Qu Yun, eine 24-jährige Krankenschwester aus der Provinz Shandong, möchte keine Kinder haben, weil ihr Geld und Zeit fehlen. „Ich muss über 12 Stunden am Tag arbeiten und habe nicht einmal Zeit fürs Mittagessen, geschweige denn, mich um ein Kind zu kümmern.“
Obwohl immer mehr lokale Regierungen und Unternehmen Subventionen anbieten, um die Geburt von Kindern zu fördern, bleibt die Denkweise eines Teils der jungen Chinesen unverändert.
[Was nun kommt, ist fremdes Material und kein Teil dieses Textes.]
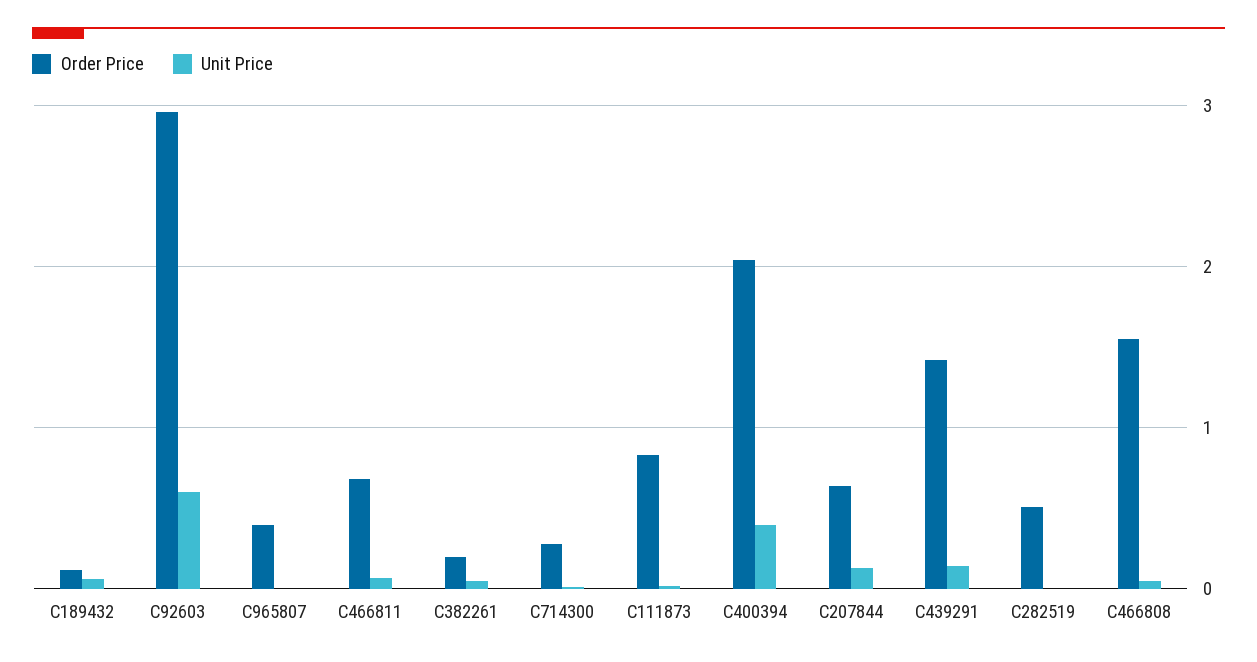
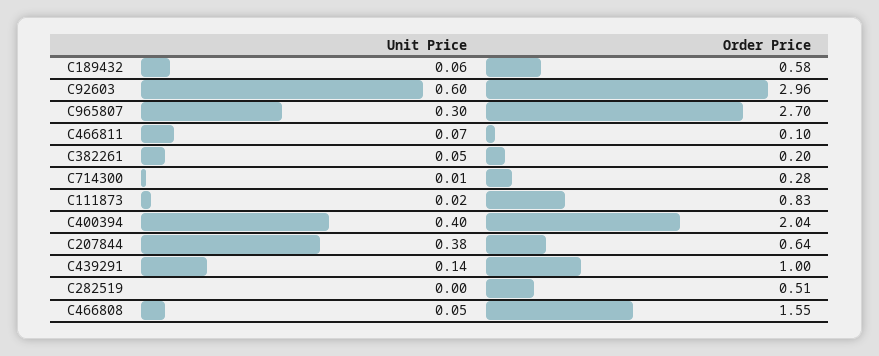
  {
    "Order Price": {
-     "C189432": 0.1,
+     "C189432": 0.58,
      "C92603": 2.96,
-     "C965807": 0.4,
+     "C965807": 2.7,
-     "C466811": 0.7,
+     "C466811": 0.1,
      "C382261": 0.2,
      "C714300": 0.28,
      "C111873": 0.83,
      "C400394": 2.04,
      "C207844": 0.64,
-     "C439291": 1.4,
+     "C439291": 1,
      "C282519": 0.51,
      "C466808": 1.55
    },
    "Unit Price": {
      "C189432": 0.06,
      "C92603": 0.6,
-     "C965807": 0,
+     "C965807": 0.3,
      "C466811": 0.07,
      "C382261": 0.05,
      "C714300": 0.01,
      "C111873": 0.02,
      "C400394": 0.4,
-     "C207844": 0.1,
+     "C207844": 0.38,
      "C439291": 0.14,
      "C282519": 0,
      "C466808": 0.05
    }
  }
Sogar Zhang Chengying macht sich trotz ihres relativ gut bezahlten Jobs Sorgen, ob sie ihre Kinder finanziell versorgen kann. „Die Ausbildungskosten sind zu hoch, und ich möchte nicht in einer so anstrengenden Umgebung ein Kind zur Welt bringen“, erklärte Zhang.
Professor Chen Weimin sagte, dass es angesichts der zunehmenden Verbreitung der „Angst vor der Geburt von Kindern“ in den sozialen Netzwerken an der Zeit sei, dass China politische Maßnahmen ergreife, um eine günstigere soziale Grundlage zu schaffen und das Ziel einer „Errichtung einer kinderfreundlichen Gesellschaft“ anzustreben.